Di fronte allo stato di insolvenza, per un passivo di oltre 8,6 milioni di euro, lei si è sempre difesa sostenendo che in Ki Group non aveva ruoli operativi. A smentirla però ci sono filmati e messaggi whatsapp con la referente dei commerciali, Monica Lasagna. “Finché ci sono stato io – insiste Banzi – lei era presidente del cda e finché c’era un amministratore non presenziava direttamente alle riunioni con noi. Nelle ultime invece, al tempo del Covid, lei non solo era presente ma ci dava personalmente le direttive e ci spingeva a vendere. A noi però ci veniva da ridere: se non hai la merce perché non paghi i fornitori, cosa diavolo vendi?”. Ed ecco il punto delicato di tutta la faccenda, soprattutto alla luce della chiusura indagini sulla cassa integrazione di Visibilia Editore chiesta all’Inps per dipendenti che lavorano lo stesso che avvicina ora l’imputazione per truffa.
“In realtà la società aveva chiuso i rubinetti molto prima del Covid per i quali ha chiesto e ottenuto quegli aiuti pubblici. Era la seconda del settore e fatturava 59 milioni, improvvisamente nel giro di un anno e mezzo non arrivava a uno. Ma già 4-5 anni prima che andassi via io, arrivavano le raccomandate dei legali dei fornitori e dei clienti più importanti. Come nulla fosse, gli azionisti si dividevano 4 milioni di euro, la holding era diventata una spugna che veniva sistematicamente svuotata, restando una scatola vuota”. E dunque il Covid? “Non c’entra nulla. Lei ha chiesto aiuti ma il fatturato era calato perché non pagando i fornitori non ci mandavano la merce. A me capitava di avere ordini per 500 euro ma mandarne al cliente per 20 proprio perché in magazzino non c’era altro.

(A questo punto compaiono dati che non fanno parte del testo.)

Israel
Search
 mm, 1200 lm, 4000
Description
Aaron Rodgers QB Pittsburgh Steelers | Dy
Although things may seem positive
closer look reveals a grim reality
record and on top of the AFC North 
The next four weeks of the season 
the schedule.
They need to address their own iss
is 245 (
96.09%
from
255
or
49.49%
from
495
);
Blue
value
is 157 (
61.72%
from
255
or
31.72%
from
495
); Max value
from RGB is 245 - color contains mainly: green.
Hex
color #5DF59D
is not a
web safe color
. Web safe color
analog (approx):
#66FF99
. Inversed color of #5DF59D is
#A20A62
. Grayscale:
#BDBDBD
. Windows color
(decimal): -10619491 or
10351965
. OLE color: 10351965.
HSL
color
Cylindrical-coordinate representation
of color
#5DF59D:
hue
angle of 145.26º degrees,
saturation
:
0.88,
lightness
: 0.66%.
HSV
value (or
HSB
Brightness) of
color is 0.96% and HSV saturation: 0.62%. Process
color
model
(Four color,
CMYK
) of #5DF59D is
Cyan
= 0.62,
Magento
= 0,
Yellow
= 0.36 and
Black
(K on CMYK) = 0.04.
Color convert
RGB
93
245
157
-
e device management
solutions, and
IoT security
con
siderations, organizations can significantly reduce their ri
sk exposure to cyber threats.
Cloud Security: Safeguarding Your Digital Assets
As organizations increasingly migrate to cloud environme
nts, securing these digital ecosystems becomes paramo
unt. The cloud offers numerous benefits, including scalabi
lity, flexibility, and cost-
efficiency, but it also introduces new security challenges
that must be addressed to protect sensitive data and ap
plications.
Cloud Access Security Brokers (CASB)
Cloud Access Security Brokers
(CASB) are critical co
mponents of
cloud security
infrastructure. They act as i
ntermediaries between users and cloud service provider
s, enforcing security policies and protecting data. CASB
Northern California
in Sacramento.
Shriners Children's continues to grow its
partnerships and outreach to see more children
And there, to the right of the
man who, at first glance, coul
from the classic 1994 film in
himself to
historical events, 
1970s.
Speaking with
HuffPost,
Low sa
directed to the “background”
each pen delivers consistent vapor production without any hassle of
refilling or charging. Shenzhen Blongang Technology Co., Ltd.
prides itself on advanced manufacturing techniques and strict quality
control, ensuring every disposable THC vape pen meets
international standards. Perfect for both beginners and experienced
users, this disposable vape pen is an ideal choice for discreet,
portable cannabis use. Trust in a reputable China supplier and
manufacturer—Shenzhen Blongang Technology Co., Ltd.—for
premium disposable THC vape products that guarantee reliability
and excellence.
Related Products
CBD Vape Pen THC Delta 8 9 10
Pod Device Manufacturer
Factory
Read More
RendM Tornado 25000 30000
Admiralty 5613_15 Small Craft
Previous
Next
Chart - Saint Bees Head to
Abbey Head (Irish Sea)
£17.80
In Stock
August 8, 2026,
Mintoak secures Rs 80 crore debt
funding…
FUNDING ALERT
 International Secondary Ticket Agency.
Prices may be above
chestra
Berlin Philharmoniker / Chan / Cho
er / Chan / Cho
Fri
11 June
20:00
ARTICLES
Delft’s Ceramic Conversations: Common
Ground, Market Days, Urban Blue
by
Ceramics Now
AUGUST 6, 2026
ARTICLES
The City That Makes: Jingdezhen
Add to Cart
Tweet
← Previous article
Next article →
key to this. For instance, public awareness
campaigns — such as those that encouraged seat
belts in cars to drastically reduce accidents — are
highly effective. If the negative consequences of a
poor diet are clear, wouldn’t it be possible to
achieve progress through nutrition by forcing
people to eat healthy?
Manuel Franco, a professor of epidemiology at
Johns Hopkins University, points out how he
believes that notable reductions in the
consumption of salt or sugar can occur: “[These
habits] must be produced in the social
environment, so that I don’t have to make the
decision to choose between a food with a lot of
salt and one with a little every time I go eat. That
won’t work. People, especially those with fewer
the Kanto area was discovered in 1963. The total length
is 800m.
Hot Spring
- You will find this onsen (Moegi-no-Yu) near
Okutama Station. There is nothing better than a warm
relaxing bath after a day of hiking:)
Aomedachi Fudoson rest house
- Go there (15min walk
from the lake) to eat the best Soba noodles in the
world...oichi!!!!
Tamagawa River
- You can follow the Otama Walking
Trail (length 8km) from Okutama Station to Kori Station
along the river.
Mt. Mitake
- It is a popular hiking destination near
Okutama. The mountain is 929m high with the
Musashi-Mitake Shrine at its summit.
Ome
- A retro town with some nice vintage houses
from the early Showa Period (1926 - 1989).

La cosa ridicola è che quello sarebbe stato il momento più propizio per alzare il fatturato: pur di non fare la fila nella grande distribuzione, la gente andava a fare la spesa anche nei piccoli negozi bio dove non andava prima. Eravamo pieni di richieste, se solo avessimo avuto la merce. Ma io l’ho sentita con le mie orecchie dire che avrebbe chiesto gli aiuti pubblici perché l’azienda ne aveva bisogno. La verità? L’azienda aveva solo bisogno di una dirigenza che non la spolpasse per esigenze personali”. Anche l’ex agente ne avrebbe, ma quelle possono aspettare. “Col fallimento non so come andrà la mia causa e certamente il collasso della Ki Group ha messo tutta la mia famiglia in una situazione di grande disagio, avendo due figli e un mutuo. La liquidazione, che sarebbe poi un diritto che ho maturato lavorando, ci avrebbe permesso quantomeno di stare a galla più sereni. Ricominciare dal fondo a sessant’anni non è mica facile”. La ministra Santanché, che il partito vorrebbe spedire a Bruxelles per evitare l’imbarazzo di un ministro a processo, ne ha solo 62.